Aos 13 anos participou como expositor da feira anual da Associação Gaúcha de Cutelaria (AGC). Nesse dia, conheceu grandes nomes da cutelaria nacional, como Tom Silva e Daniel Jobim, que posteriormente se tornariam meus professores e, também, ganhadores do reality show Desafio Sob Fogo América Latina.
“Tom Silva foi o professor de meu primeiro curso intensivo de cutelaria. Durante o curso, nos tornamos amigos e comecei a trabalhar em sua oficina, junto com Maurício Pinto e Luciano Silveira, que também são grandes amigos e cuteleiros formidáveis”, ressalta.

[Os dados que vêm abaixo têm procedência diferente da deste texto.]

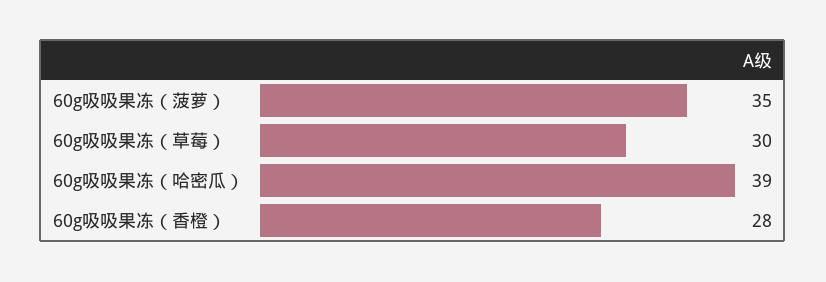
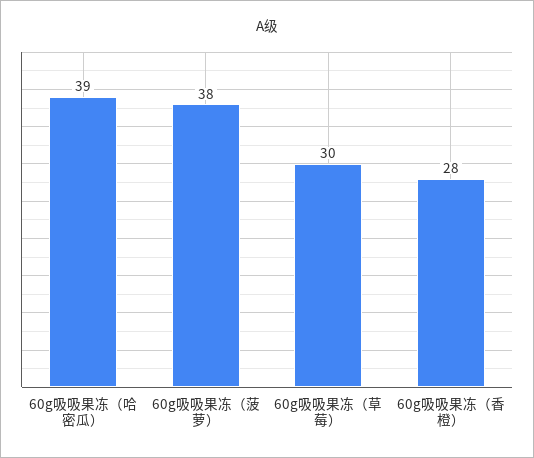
60g吸吸果冻（菠萝）: 35 -> 38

Após o curso, participou do Campeonato de Forjamento na AGC em que foi entrevistado pela TVE numa matéria sobre cutelaria. "Com 14 anos, na segunda feira anual de cutelaria, recebi o prêmio de Melhor Cuteleiro Iniciante. Logo após, fui a Nova Petrópolis, a convite do Daniel Jobim, para fazer meu segundo curso de cutelaria, dessa vez, de faca integral, fiquei uma semana em sua casa estudando e aprendendo muito”.
Erechim e tatuagem
“Com meus 16 anos, minha mãe vendeu a oficina e fui morar com meu pai. De volta à Erechim, fiquei dois anos quase sem contato com a cutelaria. Aproveitei para estudar design, desenho, pintura e outras artes na Escola de Belas Artes de nossa cidade. Estudei tatuagem com o professor Eddy Martinelli na escola Legion Tattoo”, comenta.
Com a pandemia, retornou a Porto Alegre, e parou novamente de trabalhar com a cutelaria, por não ter um local próprio. “Vendi meu cabelo para adquirir a máquina e os meus primeiros materiais para tatuar. Logo que comecei a tatuar, me dediquei a me especializar em Lettering e Black Work, tive a oportunidade de fazer um curso de custom lettering com o Baganos Revolts”, disse.
Durante os últimos anos, Gabriel afirma que evoluiu muito e vem criando seu próprio estilo e público de tatoo. “No meu último contato com a oficina, fiquei dois meses trabalhando em Caxias, na oficina do amigo Sérgio Souza, que também me acolheu em sua casa junto de sua família e me permitiu grande aprendizado.
Cutelaria e tatuagem
“Tenho conciliado a cutelaria e tatuagem, duas artes que pedem dedicação constantes. Formas geométricas, linhas, curvas, simetrias de design que são essenciais na cutelaria e na tatuagem. Criar peças harmônicas, conceituais e originais é um desafio constante, a cada novo projeto. Enquanto não tenho um lugar próprio para trabalhar, venho montando, aos poucos, minha oficina no quarto”, relata.
E, acrescenta, “sou imensamente grato, a todos que de alguma forma estiveram e estão presentes nessa história, a todos que me ajudaram e seguem ajudando. Sigo no mundo do trabalho manual, trazendo um pouco de arte, cultura e história”.